Wobbling, weaving or wheel bouncing at high speed is quite possibly your bike’s way of saying it needs some mechanical TLC. Nevertheless it can be quite scary when it happens unexpectedly. Whatever you do, don’t grab a huge handful of front brake. That way only leads to a locked wheel or a highside.
Instability due to front wheel and handlebars oscillating from side to side (as though they want to ‘slap’ the sides of the fuel tank), making steering difficult or even impossible. Often set off by front tyre hitting a bump under acceleration.
Check the adjustment of any steering damper fitted, front tyre pressures and check for looseness in the steering-head bearings.
For gentle wobble: Slow gently and increase the load on the front wheel. When the handlebars oscillate, resist, close the throttle gently, move forward on the seat and lean forward to increase front wheel loading. Sitting on the tank works well on some bikes.
For violent wobble: Don’t try to resist the oscillation by stiffening your arms. Accelerate to decrease the load on the front wheel. Lift off the seat, pull back on the handlebars and open the throttle as though attempting a wheelie.
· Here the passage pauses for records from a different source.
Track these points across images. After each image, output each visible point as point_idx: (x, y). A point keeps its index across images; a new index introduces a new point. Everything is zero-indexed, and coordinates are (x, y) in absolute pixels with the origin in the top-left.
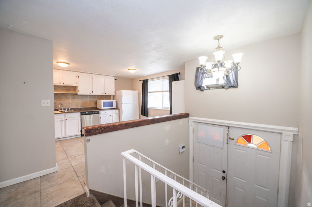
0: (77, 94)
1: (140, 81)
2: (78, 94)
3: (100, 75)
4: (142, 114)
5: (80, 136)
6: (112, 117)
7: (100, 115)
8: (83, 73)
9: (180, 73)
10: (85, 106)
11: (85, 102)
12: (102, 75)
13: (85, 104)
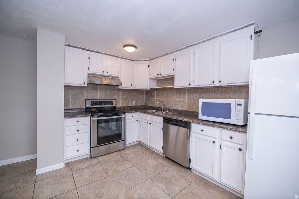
6: (221, 148)
7: (191, 133)
10: (192, 108)
11: (193, 102)
12: (213, 38)
13: (193, 104)
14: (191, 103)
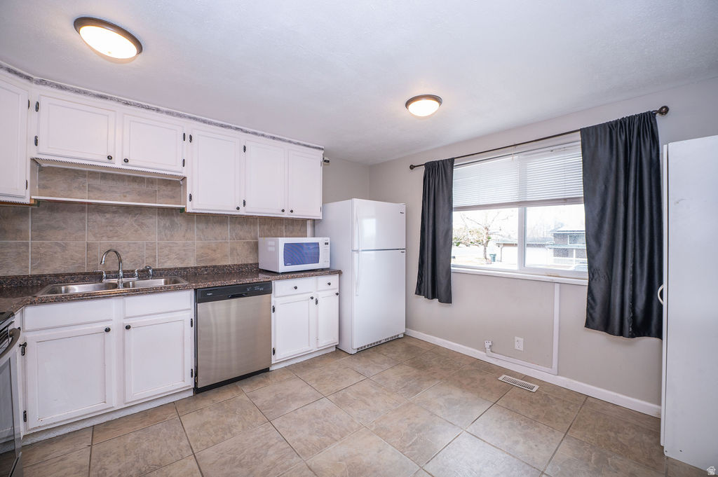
0: (182, 210)
1: (412, 167)
2: (189, 210)
3: (274, 138)
4: (419, 291)
5: (191, 393)
6: (317, 302)
7: (273, 299)
8: (210, 123)
9: (664, 111)
10: (213, 260)
11: (214, 245)
12: (280, 139)
13: (215, 251)
14: (209, 248)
Rear of bike oscillates from side to side. Less dangerous than a tank slapper though still disconcerting.
Loose wheel or rear-suspension bearings. Worn or ineffective rear suspension damper. Poorly designed, rear-mounted luggage systems. That said, some bikes simply have a disposition to high-speed weave given particular speeds or conditions.
High-speed weaves can occur during straight running or when cornering under particular conditions. In both cases close the throttle gently and softly apply the rear brake.
Occurs when either wheel (usually the front) bounces up and down rapidly, causing severe vibration.
Badly out-of-balance wheels are invariably the cause, although even well balanced ones can be prone to wheel-bounce where in-tyre puncture-sealing liquid has been used.
Slow down by easing back the throttle and applying the rear brake gently.